Oct. 20, 2003 There's two hours and 17 minutes of movie coming to St. Thomas on Thursday that may make up for all the summer's lackluster output and quite a bit more. Director Clint Eastwood's "Mystic River" has invented a new movie subgenre one critic says: "Neighborhood noir."
And the neighborhood is a brooding rough, section of Boston. A place, according to Stephanie Zacharek in Salon.com, which isn't comforting. "Places where the jovial, longtime buddy you pass on the street knows not just all your secrets, but all your weaknesses." Where "the most feral and the most ruthless creatures become the natural kings, and anyone who is too sensitive or too damaged needs to be sacrificed for the good of the tribe."
Brrr, doesn't look like Kansas here. And it gets worse.

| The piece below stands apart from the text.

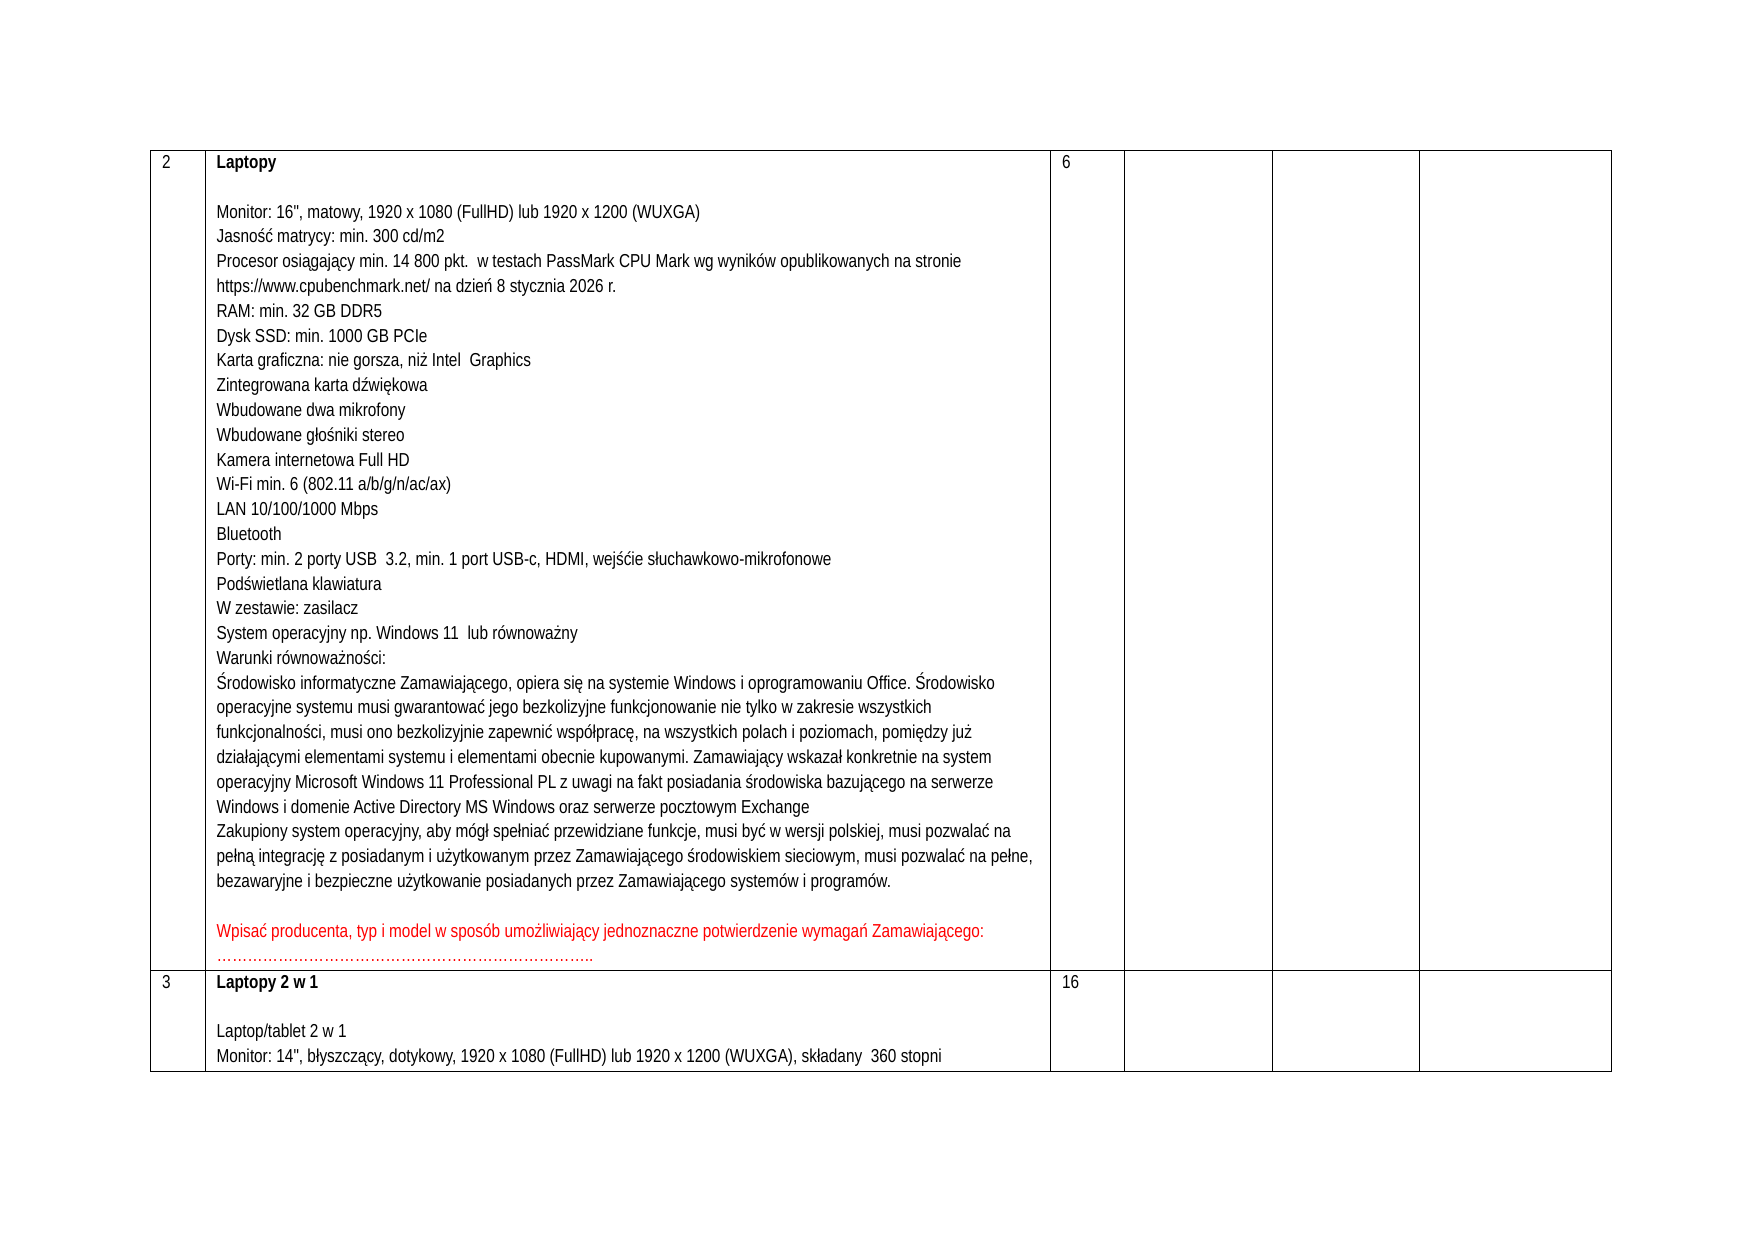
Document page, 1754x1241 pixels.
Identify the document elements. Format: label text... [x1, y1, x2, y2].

Eastwood has been criticized in the past for perfectly put together movies, which lack grace. Zacharek says, "Sometimes there has to be a kind of mad messiness to great art, and Eastwood is all about neatness and control." Until now.
This is a story of three eleven-year-old boys Jimmy Markum (Sean Penn), Dave Boyle ( Tim Robbins) and Sean Devine (Kevin Bacon) — of working-class Irish Catholic Boston stock who undergo a shattering experience, an "awful act of transgression," according to one reviewer, as one of them, Boyle is abducted and raped.
When we meet them again, it is 25 years later, and something even more awful has happened to reunite them. Markum's 19-year-old daughter Katie (Emmy Rossum) has been brutally murdered. The threesome is no longer really close, even though Markum and Boyles' (Laura Linney and Marcia Gay Harden, respectively) wives are friends.
Now a "brusquely competent" homicide detective, Devine is assigned to the case along with his partner the tough Whitey Powers (Laurence Fishburne). Markum is now a "cocky" (how could Sean Penn else be described?) ex-con and businessman, while Boyle has grown into an "inwardly tormented" workingman, husband and dad.
With a cast like this in roles like this, what more could you ask? A plot that won't let you get comfortable, and sensitive, brilliant direction.
The troubled Boyle sees Katie dancing seductively in a local bar the night of her murder; he returns home that night bloodied and wounded, telling his wife of a street fight.
In the wake of Katie's murder, Markum becomes consumed with revenge, and he has his own plans to find the killer. As the murder investigation continues, the men's wives become more fearful of what it might reveal, and withdraw in their own ways.
But all of this could be simply another loss of innocense saga, were it not for Eastwood's sensitive hand. According to Michael Wilmington of the Chicago Tribune, "As boys turned men …. these three great actors in this great movie thriller, rip up the neighborhood and tear at your heart."
"Even if Eastwood's view sounds steeped in cynicism, it's really a kind of raw mournfulness," Zacharek says. "'Mystic River' is hard-boiled beyond toughness; it's so tender that the skin falls away from the bone. It's Eastwood's most soulful, and most organic, movie."
It is rated R for language, violence and sexual themes. It starts Thursday at Market Square East.